> **What the task asks**: Reproduce verbatim the lines in the records from the line with "DEFORMACIÓN DE CHAPA" through the line with "COMPRAMOS SU MÁQUINA", including both.

::::

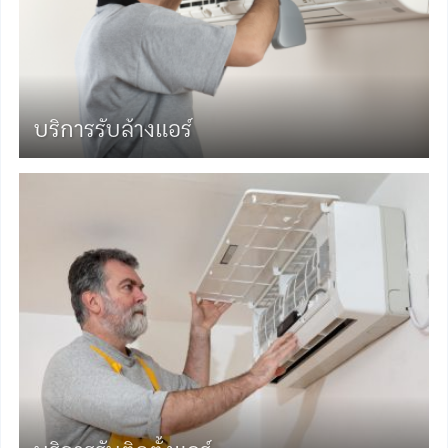
บริการรับล้างแอร์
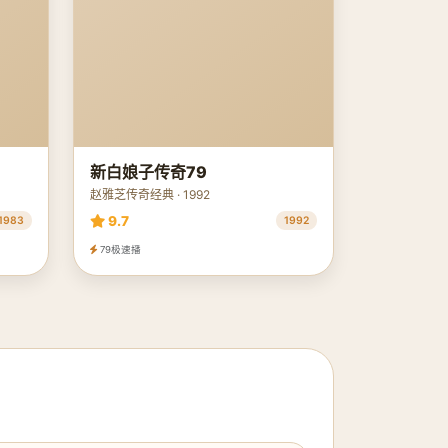
新白娘子传奇79
赵雅芝传奇经典 · 1992
9.7
1983
1992
79极速播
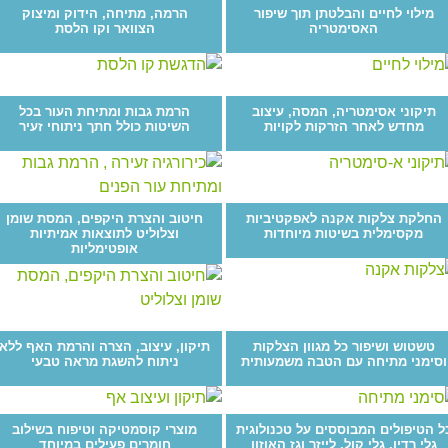
מילוי לחיים והבלטתן תוך שיפור
הרמה, מתיחה, הידוק ומיצוק
האסימטריה
הצוואר וקו הלסת
תיקוני אסימטריה, המסה, עיצוב
הרמת גבות ומתיחת העור בכל
מחדש לאחר הזרקות לקויות
השיטות כולל חתך ניתוחי זעיר
החלקת צלקות אקנה לאפקטיביות
חיטוב והצרת היקפים, המסת שומן
מקסימלית בשיטות מיוחדות
וצלוליט לתוצאות אמיתיות
אופטימליות
טשטוש ושיפור כל מגוון הצלקות
תיקון, עיצוב, הצרה והרמת האף ללא
וסימני מתיחה עם הטבה משמעותית
ניתוח להשגת מראה טבעי
ל הטיפולים המבוססים על טכנולוגית
מוצרי קוסמטיקה וטיפוח בשילוב
גלי רדיו, גלי קול, לייזר וגז האוזון
חומרים פעילים במיוחד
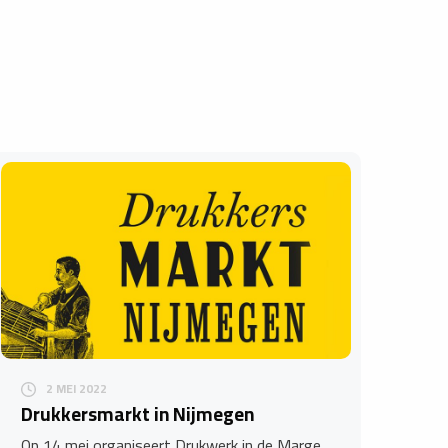
2 MEI 2022
Drukkersmarkt in Nijmegen
Op 14 mei organiseert Drukwerk in de Marge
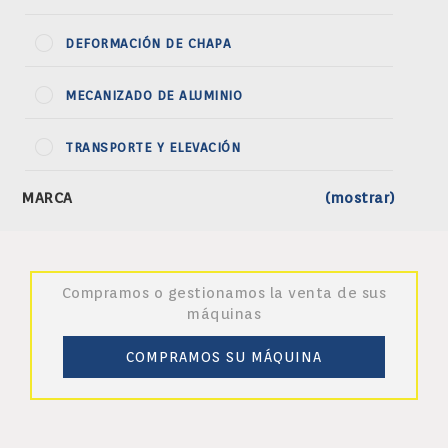
DEFORMACIÓN DE CHAPA
MECANIZADO DE ALUMINIO
TRANSPORTE Y ELEVACIÓN
MARCA
(mostrar)
Compramos o gestionamos la venta de sus
máquinas
COMPRAMOS SU MÁQUINA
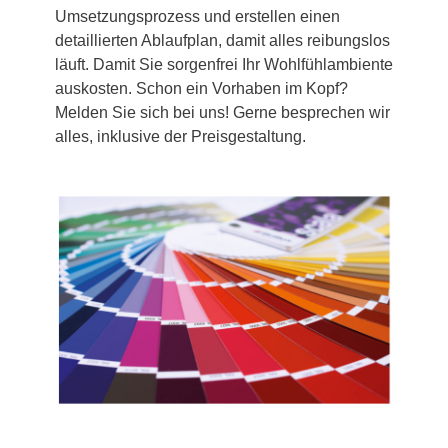
Umsetzungsprozess und erstellen einen
detaillierten Ablaufplan, damit alles reibungslos
läuft. Damit Sie sorgenfrei Ihr Wohlfühlambiente
auskosten. Schon ein Vorhaben im Kopf?
Melden Sie sich bei uns! Gerne besprechen wir
alles, inklusive der Preisgestaltung.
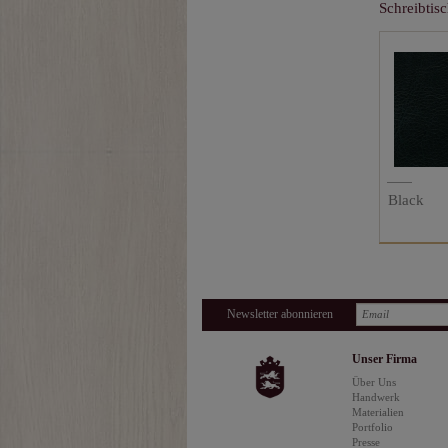
Schreibtis
Black
Newsletter abonnieren
Unser Firma
Über Uns
Handwerk
Materialien
Portfolio
Presse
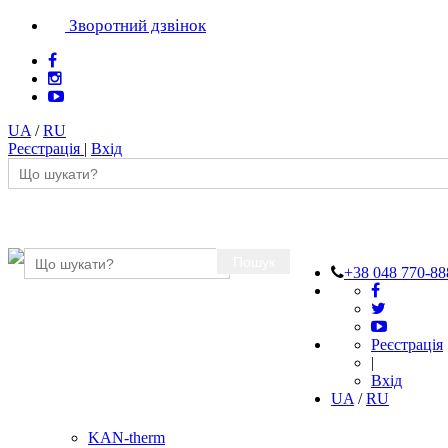
Зворотний дзвінок
UA
/
RU
Реєстрація
|
Вхід
Пошук
+38 048 770-88
Реєстрація
|
Вхід
UA
/
RU
KAN-therm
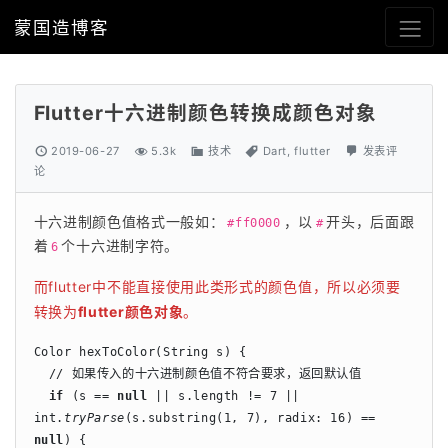
蒙国造博客
Flutter十六进制颜色转换成颜色对象
2019-06-27
5.3k
技术
Dart
,
flutter
发表评
论
十六进制颜色值格式一般如：
，以
开头，后面跟
#ff0000
#
着
个十六进制字符。
6
而flutter中不能直接使用此类形式的颜色值，所以必须要
转换为
flutter颜色对象
。
Color hexToColor(String s) {

  // 如果传入的十六进制颜色值不符合要求，返回默认值

if 
(s == 
null 
|| s.length != 7 || 
int.
tryParse
(s.substring(1, 7), radix: 16) == 
null
) {
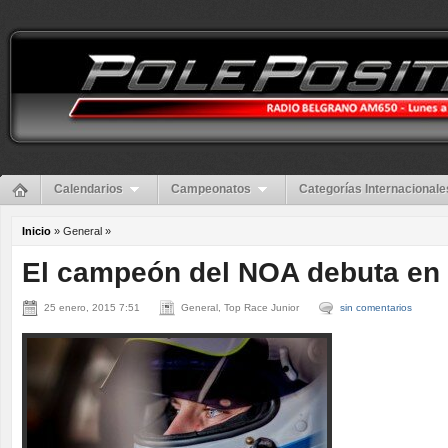
Calendarios
Campeonatos
Categorías Internacionale
Inicio
» General »
El campeón del NOA debuta en 
25 enero, 2015 7:51
General, Top Race Junior
sin comentarios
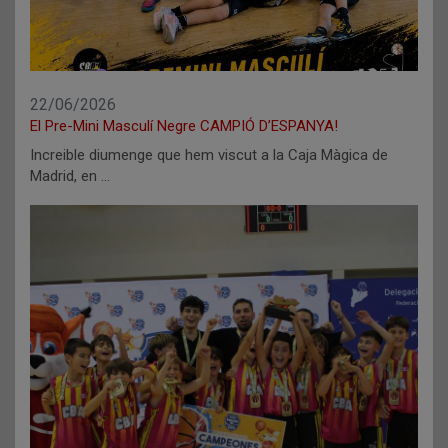
22/06/2026
El Pre-Mini Masculí Negre CAMPIÓ D’ESPANYA!
Increible diumenge que hem viscut a la Caja Màgica de
Madrid, en …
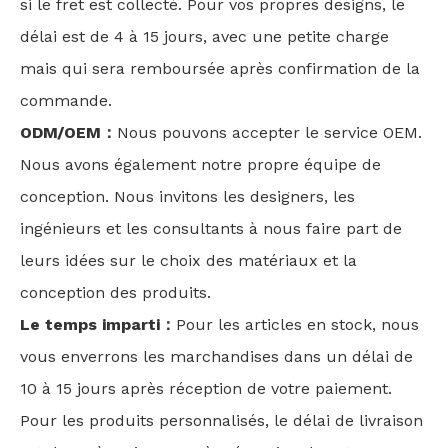
si le fret est collecté. Pour vos propres designs, le
délai est de 4 à 15 jours, avec une petite charge
mais qui sera remboursée après confirmation de la
commande.
ODM/OEM：
Nous pouvons accepter le service OEM.
Nous avons également notre propre équipe de
conception. Nous invitons les designers, les
ingénieurs et les consultants à nous faire part de
leurs idées sur le choix des matériaux et la
conception des produits.
Le temps imparti：
Pour les articles en stock, nous
vous enverrons les marchandises dans un délai de
10 à 15 jours après réception de votre paiement.
Pour les produits personnalisés, le délai de livraison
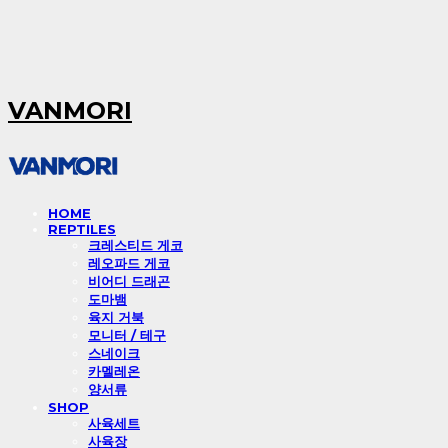
VANMORI
HOME
REPTILES
크레스티드 게코
레오파드 게코
비어디 드래곤
도마뱀
육지 거북
모니터 / 테구
스네이크
카멜레온
양서류
SHOP
사육세트
사육장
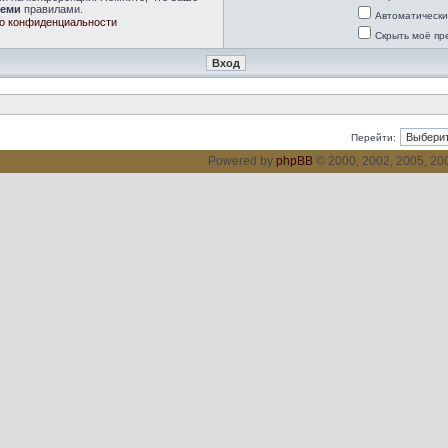
семи
правилами.
Автоматически
о конфиденциальности
Скрыть моё пр
Перейти:
Powered by
phpBB
© 2000, 2002, 2005, 2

::::

> **Solution**:
DEFORMACIÓN DE CHAPA
MECANIZADO DE ALUMINIO
TRANSPORTE Y ELEVACIÓN
MARCA
(mostrar)
Compramos o gestionamos la venta de sus
máquinas
COMPRAMOS SU MÁQUINA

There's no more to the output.